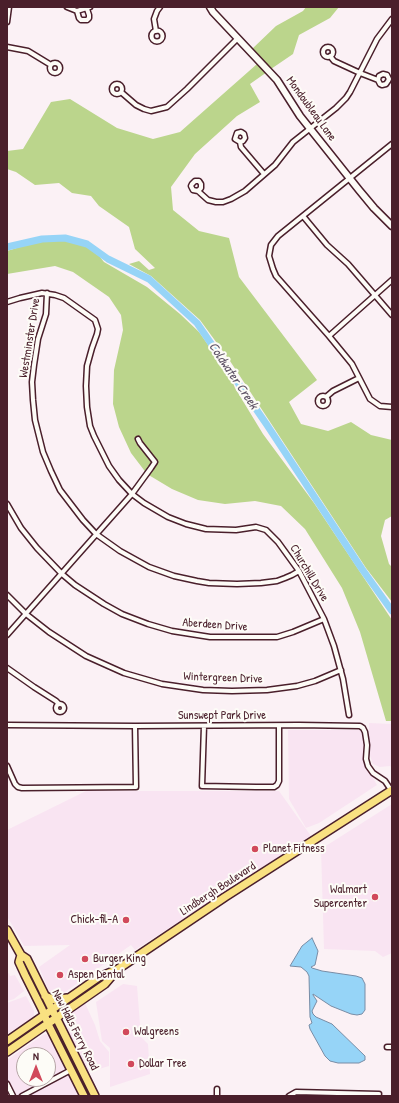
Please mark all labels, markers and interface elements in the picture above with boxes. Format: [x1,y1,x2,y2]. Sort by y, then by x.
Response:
street label: Mondoubleau Lane [283,74,339,144]
street label: Westminster Drive [17,297,43,379]
water label: Coldwater Creek [205,340,261,412]
street label: Churchill Drive [286,542,332,604]
street label: Aberdeen Drive [182,616,248,634]
street label: Wintergreen Drive [183,669,263,687]
street label: Sunswept Park Drive [178,709,266,723]
place label: Planet Fitness [263,842,325,856]
marker: Planet Fitness [250,844,260,854]
street label: Lindbergh Boulevard [178,859,258,919]
place label: Walmart Supercenter [314,883,367,911]
marker: Walmart Supercenter [370,892,380,902]
place label: Chick-fil-A [71,913,118,927]
marker: Chick-fil-A [121,915,131,925]
place label: Burger King [93,952,146,966]
marker: Burger King [80,954,90,964]
place label: Aspen Dental [68,968,124,982]
marker: Aspen Dental [55,970,65,980]
street label: New Halls Ferry Road [49,987,101,1073]
place label: Walgreens [134,1025,179,1039]
marker: Walgreens [121,1027,131,1037]
north arrow [16,1047,56,1087]
text: N [33,1049,39,1063]
place label: Dollar Tree [139,1057,187,1071]
marker: Dollar Tree [126,1059,136,1069]

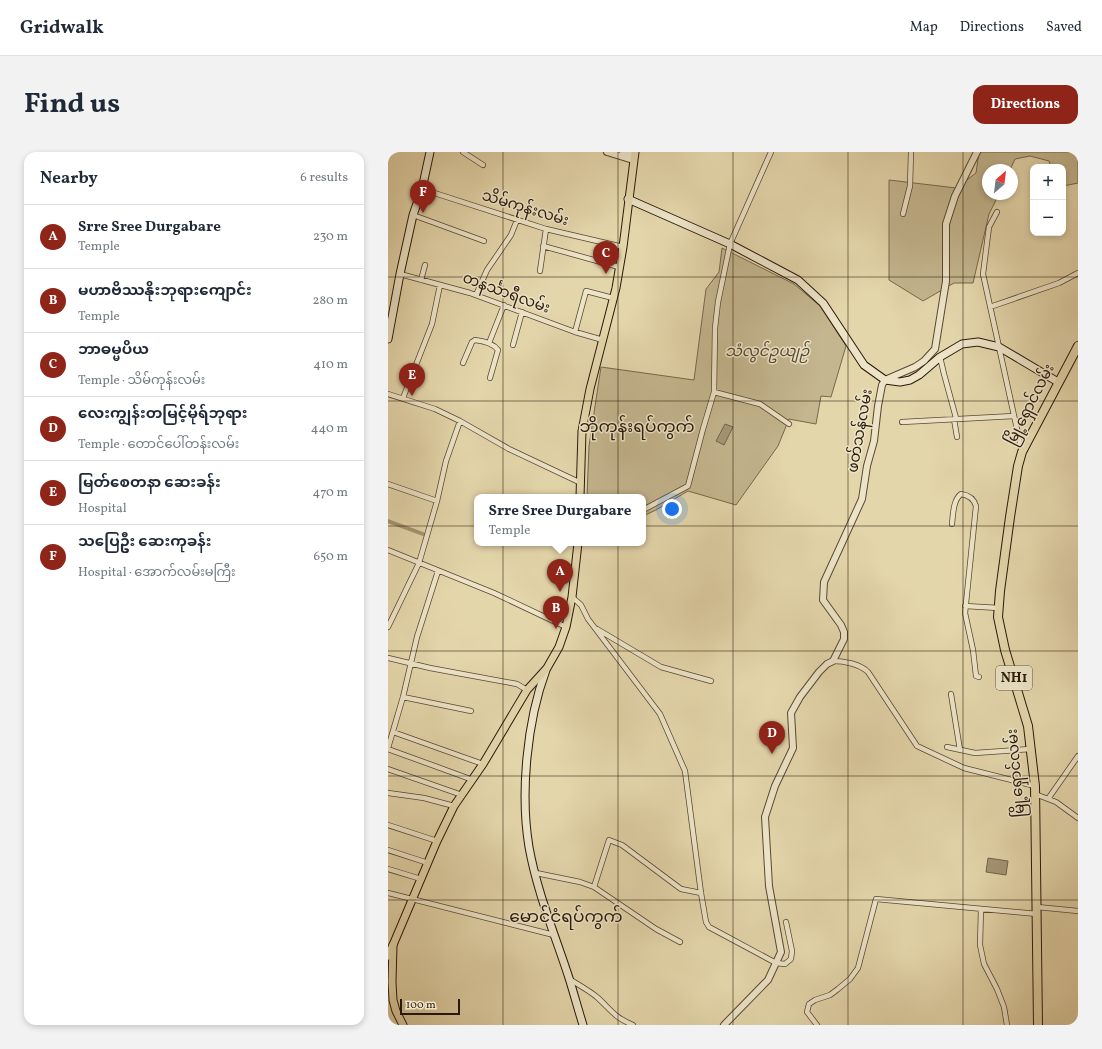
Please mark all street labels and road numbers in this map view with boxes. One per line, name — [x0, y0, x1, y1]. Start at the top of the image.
street label: သိမ်ကုန်းလမ်း — [479, 185, 571, 232]
street label: တနင်္သာရီလမ်း — [459, 268, 553, 320]
street label: မြို့ရှောင်လမ်း — [1001, 360, 1061, 449]
street label: ဖတ်သန်လမ်း — [842, 387, 879, 475]
road number: NH1 — [996, 666, 1032, 690]
street label: မြို့ရှောင်လမ်း — [1002, 728, 1031, 818]

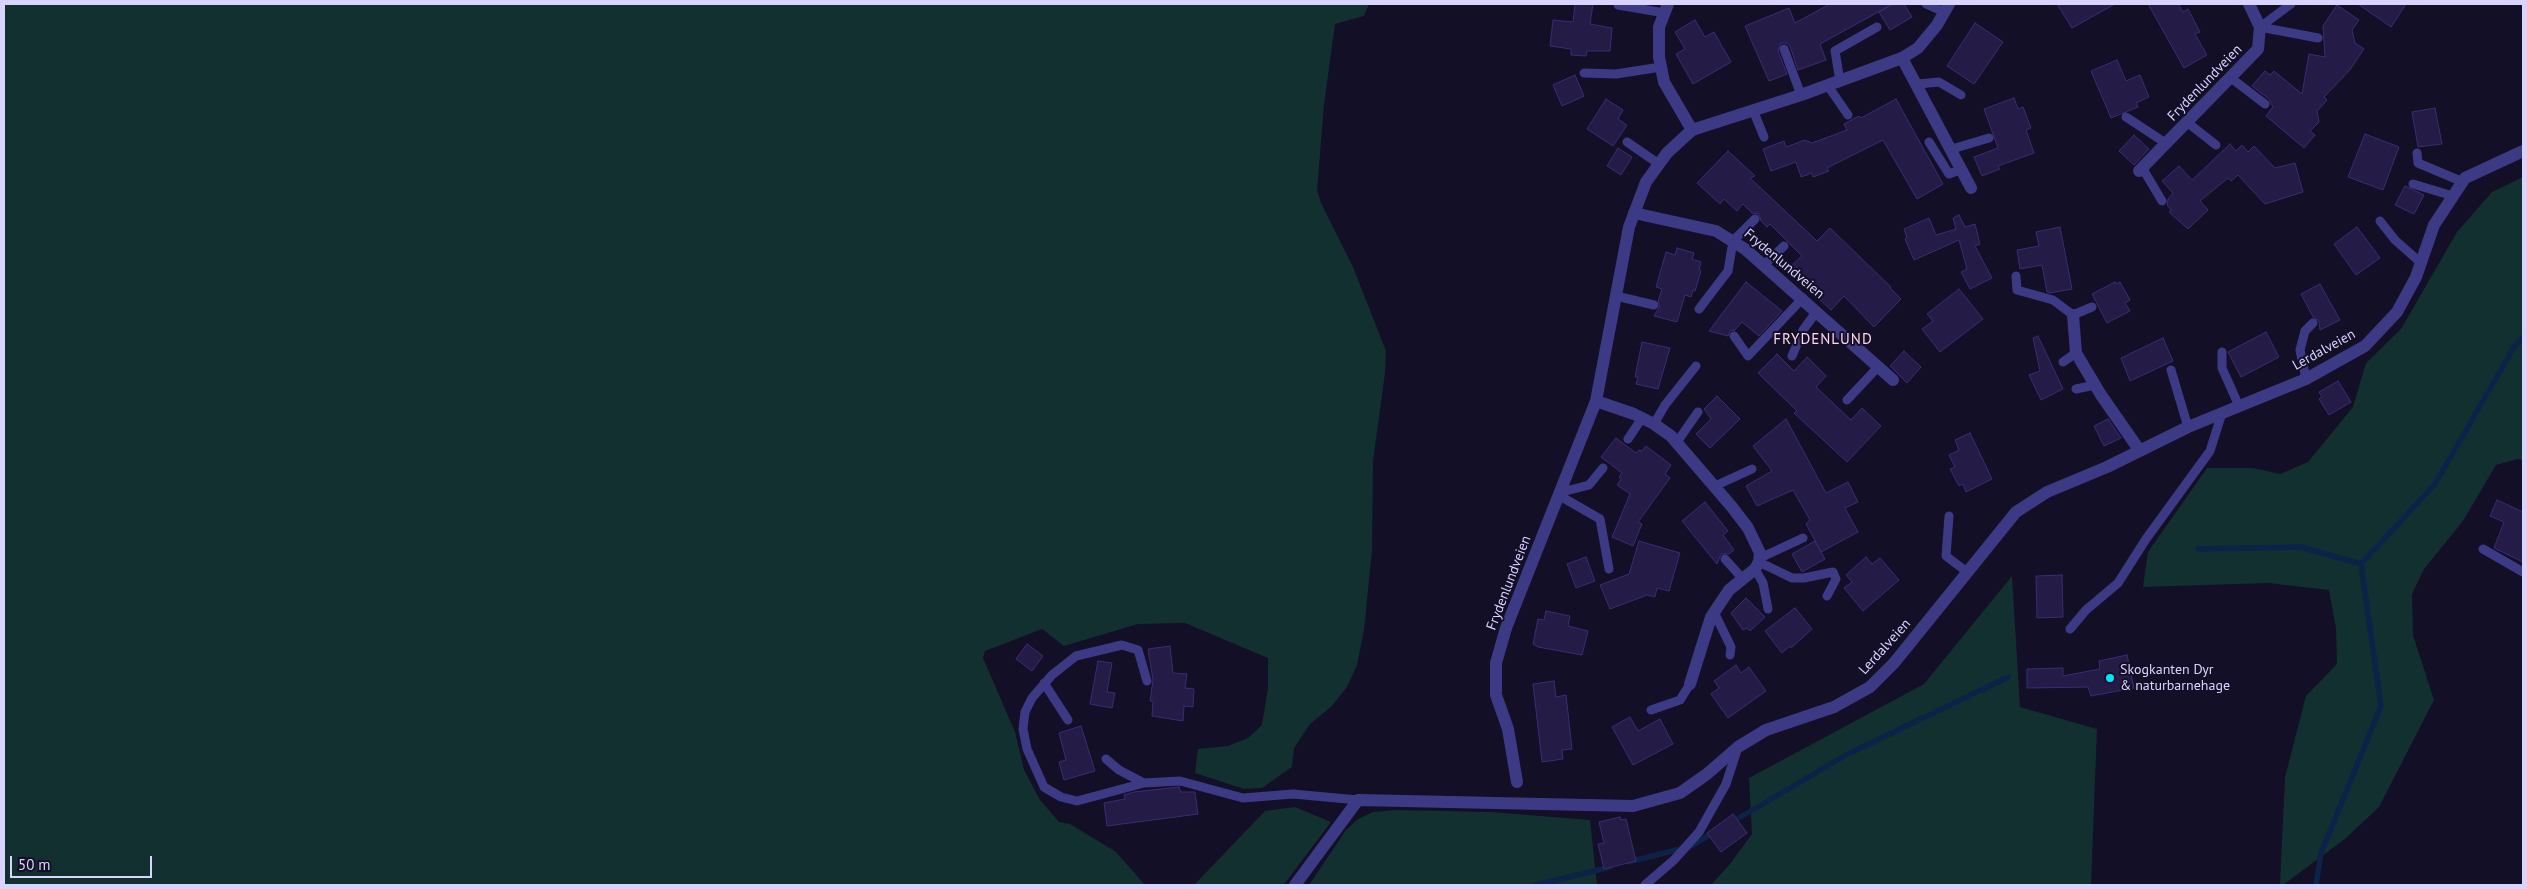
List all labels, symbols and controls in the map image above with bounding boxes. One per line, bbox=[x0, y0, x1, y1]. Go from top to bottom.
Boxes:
street label: Frydenlundveien bbox=[2164, 41, 2246, 125]
street label: Frydenlundveien bbox=[1740, 225, 1828, 303]
street label: Lerdalveien bbox=[2290, 326, 2358, 374]
district label: FRYDENLUND bbox=[1772, 331, 1874, 349]
street label: Frydenlundveien bbox=[1483, 533, 1535, 633]
street label: Lerdalveien bbox=[1856, 616, 1914, 678]
place label: Skogkanten Dyr & naturbarnehage bbox=[2120, 662, 2230, 694]
marker: Skogkanten Dyr & naturbarnehage bbox=[2104, 672, 2116, 684]
scale bar bbox=[12, 846, 155, 878]
text: 50 m bbox=[18, 855, 51, 874]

-=-=-=-=-

EXERCISE BRIEF: Could the entries above be returned verbatim, with no pictures included?

RESPONSE BELOW:
Please mark all labels, markers and interface elements in the picture above with boxes. Format: [x1,y1,x2,y2]. Sort by y, then by x.
Response:
street label: Mondoubleau Lane [283,74,339,144]
street label: Westminster Drive [17,297,43,379]
water label: Coldwater Creek [205,340,261,412]
street label: Churchill Drive [286,542,332,604]
street label: Aberdeen Drive [182,616,248,634]
street label: Wintergreen Drive [183,669,263,687]
street label: Sunswept Park Drive [178,709,266,723]
place label: Planet Fitness [263,842,325,856]
marker: Planet Fitness [250,844,260,854]
street label: Lindbergh Boulevard [178,859,258,919]
place label: Walmart Supercenter [314,883,367,911]
marker: Walmart Supercenter [370,892,380,902]
place label: Chick-fil-A [71,913,118,927]
marker: Chick-fil-A [121,915,131,925]
place label: Burger King [93,952,146,966]
marker: Burger King [80,954,90,964]
place label: Aspen Dental [68,968,124,982]
marker: Aspen Dental [55,970,65,980]
street label: New Halls Ferry Road [49,987,101,1073]
place label: Walgreens [134,1025,179,1039]
marker: Walgreens [121,1027,131,1037]
north arrow [16,1047,56,1087]
text: N [33,1049,39,1063]
place label: Dollar Tree [139,1057,187,1071]
marker: Dollar Tree [126,1059,136,1069]

Please mark all street labels and road numbers in this map view with boxes. One per line, name — [x0, y0, x1, y1]. Start at the top of the image.
street label: သိမ်ကုန်းလမ်း — [479, 185, 571, 232]
street label: တနင်္သာရီလမ်း — [459, 268, 553, 320]
street label: မြို့ရှောင်လမ်း — [1001, 360, 1061, 449]
street label: ဖတ်သန်လမ်း — [842, 387, 879, 475]
road number: NH1 — [996, 666, 1032, 690]
street label: မြို့ရှောင်လမ်း — [1002, 728, 1031, 818]

List all labels, symbols and controls in the map image above with bounding boxes. One per line, bbox=[x0, y0, x1, y1]. Go from top to bottom.
Boxes:
street label: Frydenlundveien bbox=[2164, 41, 2246, 125]
street label: Frydenlundveien bbox=[1740, 225, 1828, 303]
street label: Lerdalveien bbox=[2290, 326, 2358, 374]
district label: FRYDENLUND bbox=[1772, 331, 1874, 349]
street label: Frydenlundveien bbox=[1483, 533, 1535, 633]
street label: Lerdalveien bbox=[1856, 616, 1914, 678]
place label: Skogkanten Dyr & naturbarnehage bbox=[2120, 662, 2230, 694]
marker: Skogkanten Dyr & naturbarnehage bbox=[2104, 672, 2116, 684]
scale bar bbox=[12, 846, 155, 878]
text: 50 m bbox=[18, 855, 51, 874]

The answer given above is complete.